▶ _Exercise data_:
=-=-=
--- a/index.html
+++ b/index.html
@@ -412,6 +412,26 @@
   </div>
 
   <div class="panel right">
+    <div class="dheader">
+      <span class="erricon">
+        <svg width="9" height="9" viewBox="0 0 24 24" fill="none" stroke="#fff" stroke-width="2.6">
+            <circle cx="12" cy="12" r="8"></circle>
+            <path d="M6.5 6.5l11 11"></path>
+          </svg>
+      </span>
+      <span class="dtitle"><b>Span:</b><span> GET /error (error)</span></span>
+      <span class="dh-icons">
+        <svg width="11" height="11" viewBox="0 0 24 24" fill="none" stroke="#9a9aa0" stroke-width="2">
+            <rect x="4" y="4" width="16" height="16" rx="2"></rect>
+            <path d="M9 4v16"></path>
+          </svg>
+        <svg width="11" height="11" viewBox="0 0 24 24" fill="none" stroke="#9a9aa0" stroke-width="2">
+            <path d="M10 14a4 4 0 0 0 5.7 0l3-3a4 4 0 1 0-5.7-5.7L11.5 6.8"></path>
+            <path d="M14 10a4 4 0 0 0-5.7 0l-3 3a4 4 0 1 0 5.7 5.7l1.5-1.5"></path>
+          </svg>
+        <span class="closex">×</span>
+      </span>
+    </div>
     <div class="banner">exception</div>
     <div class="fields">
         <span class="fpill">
=-=-=
▶ _To-do item_: Print the full listing again, word for word.

▶ _Answer to the exercise_:
--- a/index.html
+++ b/index.html
@@ -412,6 +412,26 @@
   </div>
 
   <div class="panel right">
+    <div class="dheader">
+      <span class="erricon">
+        <svg width="9" height="9" viewBox="0 0 24 24" fill="none" stroke="#fff" stroke-width="2.6">
+            <circle cx="12" cy="12" r="8"></circle>
+            <path d="M6.5 6.5l11 11"></path>
+          </svg>
+      </span>
+      <span class="dtitle"><b>Span:</b><span> GET /error (error)</span></span>
+      <span class="dh-icons">
+        <svg width="11" height="11" viewBox="0 0 24 24" fill="none" stroke="#9a9aa0" stroke-width="2">
+            <rect x="4" y="4" width="16" height="16" rx="2"></rect>
+            <path d="M9 4v16"></path>
+          </svg>
+        <svg width="11" height="11" viewBox="0 0 24 24" fill="none" stroke="#9a9aa0" stroke-width="2">
+            <path d="M10 14a4 4 0 0 0 5.7 0l3-3a4 4 0 1 0-5.7-5.7L11.5 6.8"></path>
+            <path d="M14 10a4 4 0 0 0-5.7 0l-3 3a4 4 0 1 0 5.7 5.7l1.5-1.5"></path>
+          </svg>
+        <span class="closex">×</span>
+      </span>
+    </div>
     <div class="banner">exception</div>
     <div class="fields">
         <span class="fpill">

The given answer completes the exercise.